*** Opening Working data ***

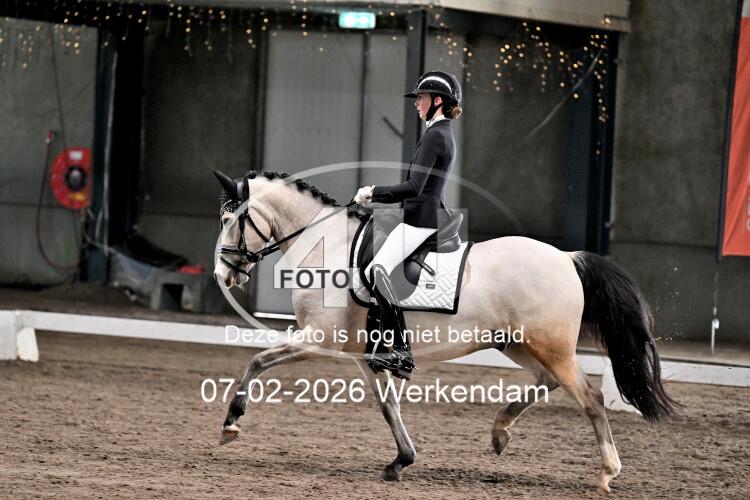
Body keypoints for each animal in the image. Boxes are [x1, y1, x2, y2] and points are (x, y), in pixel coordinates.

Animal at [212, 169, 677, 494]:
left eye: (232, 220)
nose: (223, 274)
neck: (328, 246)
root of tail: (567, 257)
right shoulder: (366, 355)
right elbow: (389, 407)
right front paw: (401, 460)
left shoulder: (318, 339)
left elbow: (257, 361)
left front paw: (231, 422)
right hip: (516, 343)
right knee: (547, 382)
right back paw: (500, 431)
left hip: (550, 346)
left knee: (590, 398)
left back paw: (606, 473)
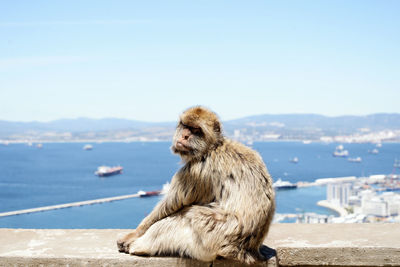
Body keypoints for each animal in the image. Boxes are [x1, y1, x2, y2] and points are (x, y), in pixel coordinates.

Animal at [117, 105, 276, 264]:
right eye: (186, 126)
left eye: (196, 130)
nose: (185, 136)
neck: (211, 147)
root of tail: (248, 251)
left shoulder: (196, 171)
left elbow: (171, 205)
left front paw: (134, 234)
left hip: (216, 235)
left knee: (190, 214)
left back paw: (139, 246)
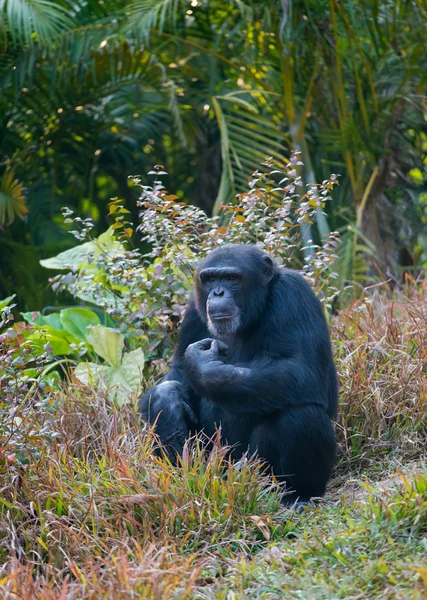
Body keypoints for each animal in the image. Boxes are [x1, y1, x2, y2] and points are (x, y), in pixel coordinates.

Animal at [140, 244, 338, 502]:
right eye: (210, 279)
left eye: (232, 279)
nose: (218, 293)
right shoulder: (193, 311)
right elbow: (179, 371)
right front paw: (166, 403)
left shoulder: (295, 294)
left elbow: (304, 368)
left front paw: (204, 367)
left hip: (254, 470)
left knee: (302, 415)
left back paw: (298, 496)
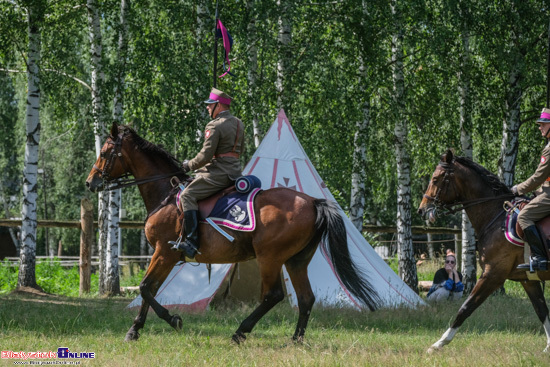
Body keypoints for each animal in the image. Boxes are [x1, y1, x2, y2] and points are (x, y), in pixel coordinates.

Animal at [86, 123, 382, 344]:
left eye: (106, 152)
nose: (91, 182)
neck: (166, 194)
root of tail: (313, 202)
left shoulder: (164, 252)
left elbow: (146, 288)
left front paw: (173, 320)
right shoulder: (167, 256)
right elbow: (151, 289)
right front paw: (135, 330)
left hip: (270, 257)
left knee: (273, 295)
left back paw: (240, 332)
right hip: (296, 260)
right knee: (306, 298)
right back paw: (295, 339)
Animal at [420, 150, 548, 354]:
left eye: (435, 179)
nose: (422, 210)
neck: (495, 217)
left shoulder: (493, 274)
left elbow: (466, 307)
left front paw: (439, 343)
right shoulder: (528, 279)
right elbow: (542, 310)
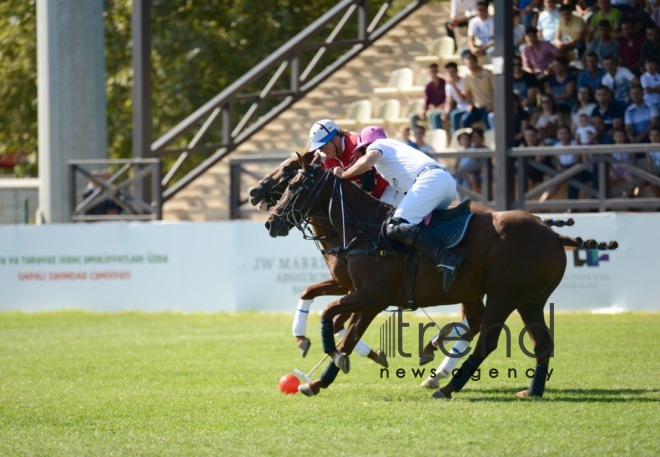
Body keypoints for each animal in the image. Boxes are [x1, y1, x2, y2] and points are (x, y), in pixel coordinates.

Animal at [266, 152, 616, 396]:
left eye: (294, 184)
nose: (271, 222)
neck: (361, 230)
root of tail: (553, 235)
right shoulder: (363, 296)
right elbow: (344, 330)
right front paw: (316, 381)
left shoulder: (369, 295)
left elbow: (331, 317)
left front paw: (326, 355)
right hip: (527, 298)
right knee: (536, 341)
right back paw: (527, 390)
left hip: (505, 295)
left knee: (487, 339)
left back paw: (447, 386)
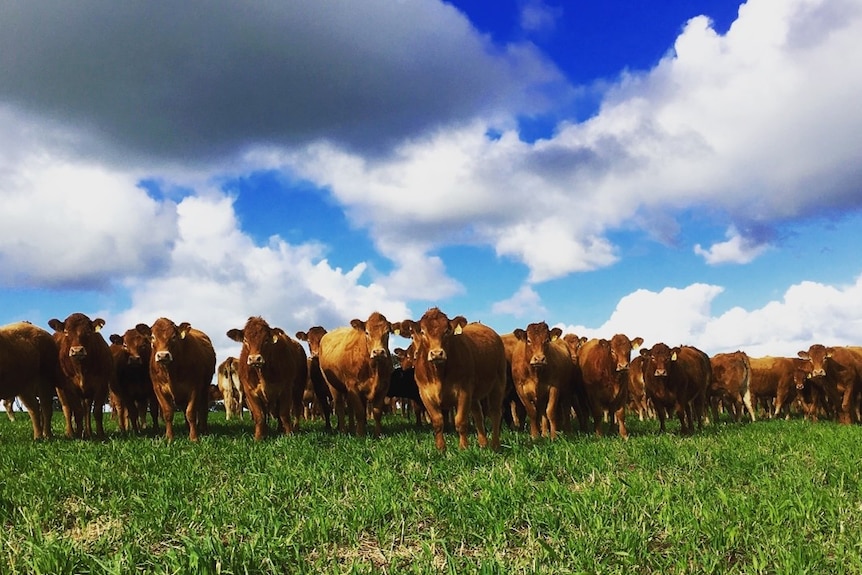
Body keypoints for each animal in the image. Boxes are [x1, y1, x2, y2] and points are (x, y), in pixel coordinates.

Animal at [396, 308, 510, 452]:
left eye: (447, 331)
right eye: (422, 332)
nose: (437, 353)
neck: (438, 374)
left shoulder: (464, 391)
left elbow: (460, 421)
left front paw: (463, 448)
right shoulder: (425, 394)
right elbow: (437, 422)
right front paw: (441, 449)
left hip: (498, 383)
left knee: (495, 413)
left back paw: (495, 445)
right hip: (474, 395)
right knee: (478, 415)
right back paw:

*** Closing Working data ***

#### [Work to complete]
The line containing "right front paw: (441, 449)" and each line after it through the end of the listing above must be printed exactly, with nothing added.

#### [Solution to this exercise]
right front paw: (441, 449)
left hip: (498, 383)
left knee: (495, 413)
left back paw: (495, 445)
right hip: (474, 395)
right knee: (478, 415)
right back paw:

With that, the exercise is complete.